◆ **DATASET EXTRACT**
___

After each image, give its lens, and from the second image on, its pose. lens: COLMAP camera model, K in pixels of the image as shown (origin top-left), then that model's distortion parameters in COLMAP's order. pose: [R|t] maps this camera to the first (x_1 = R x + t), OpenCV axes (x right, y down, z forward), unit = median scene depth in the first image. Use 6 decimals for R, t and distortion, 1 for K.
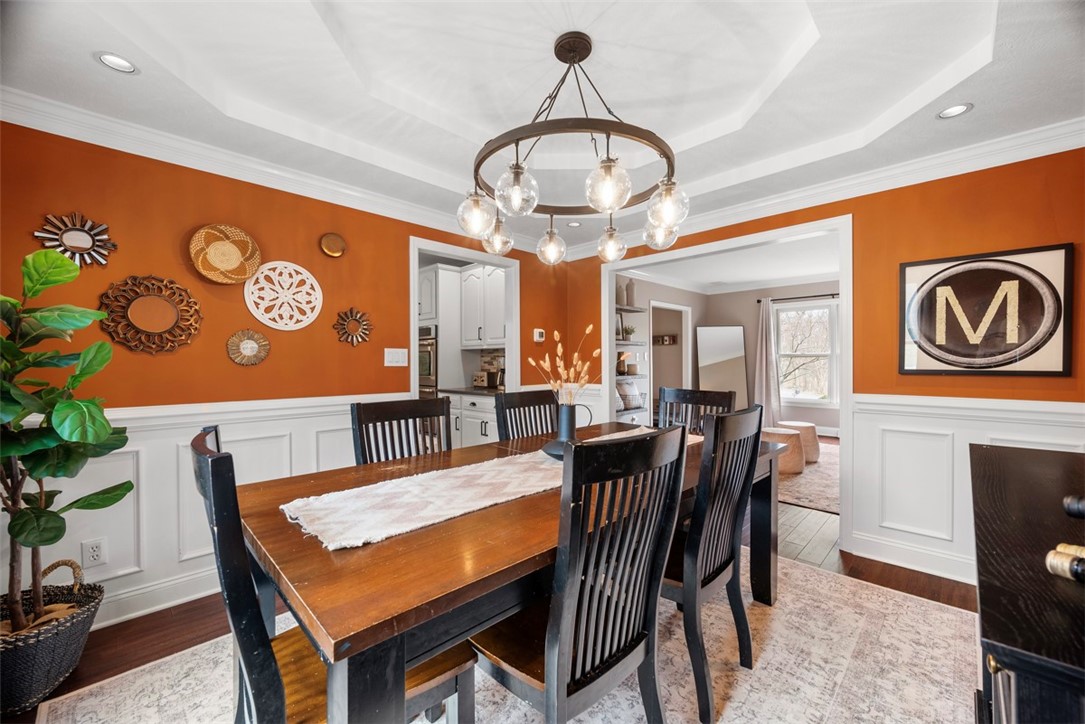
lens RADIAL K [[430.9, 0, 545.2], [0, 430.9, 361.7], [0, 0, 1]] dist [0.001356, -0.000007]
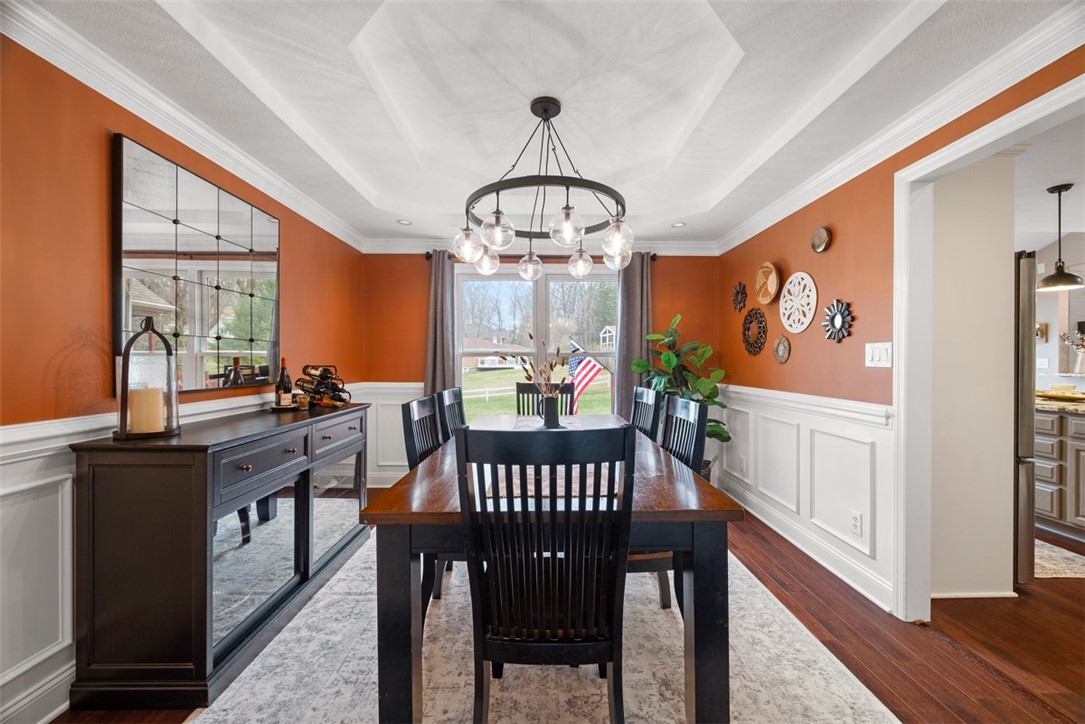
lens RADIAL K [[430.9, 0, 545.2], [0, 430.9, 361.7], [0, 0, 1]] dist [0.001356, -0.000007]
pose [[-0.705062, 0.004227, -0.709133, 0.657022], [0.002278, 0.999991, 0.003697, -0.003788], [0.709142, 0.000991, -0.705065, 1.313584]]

___

◆ **EXERCISE OBJECTIVE**
Reproduce all of the material above with every "image" changed to "photo" and nothing else altered, leaving the pictures out.

◆ **FINAL ANSWER**
After each photo, give its lens, and from the second photo on, its pose. lens: COLMAP camera model, K in pixels of the photo as shown (origin top-left), then that model's distortion parameters in COLMAP's order. pose: [R|t] maps this camera to the first (x_1 = R x + t), OpenCV axes (x right, y down, z forward), unit = median scene depth in the first photo. Use 6 decimals for R, t and distortion, 1 for K.
lens RADIAL K [[430.9, 0, 545.2], [0, 430.9, 361.7], [0, 0, 1]] dist [0.001356, -0.000007]
lens RADIAL K [[430.9, 0, 545.2], [0, 430.9, 361.7], [0, 0, 1]] dist [0.001356, -0.000007]
pose [[-0.705062, 0.004227, -0.709133, 0.657022], [0.002278, 0.999991, 0.003697, -0.003788], [0.709142, 0.000991, -0.705065, 1.313584]]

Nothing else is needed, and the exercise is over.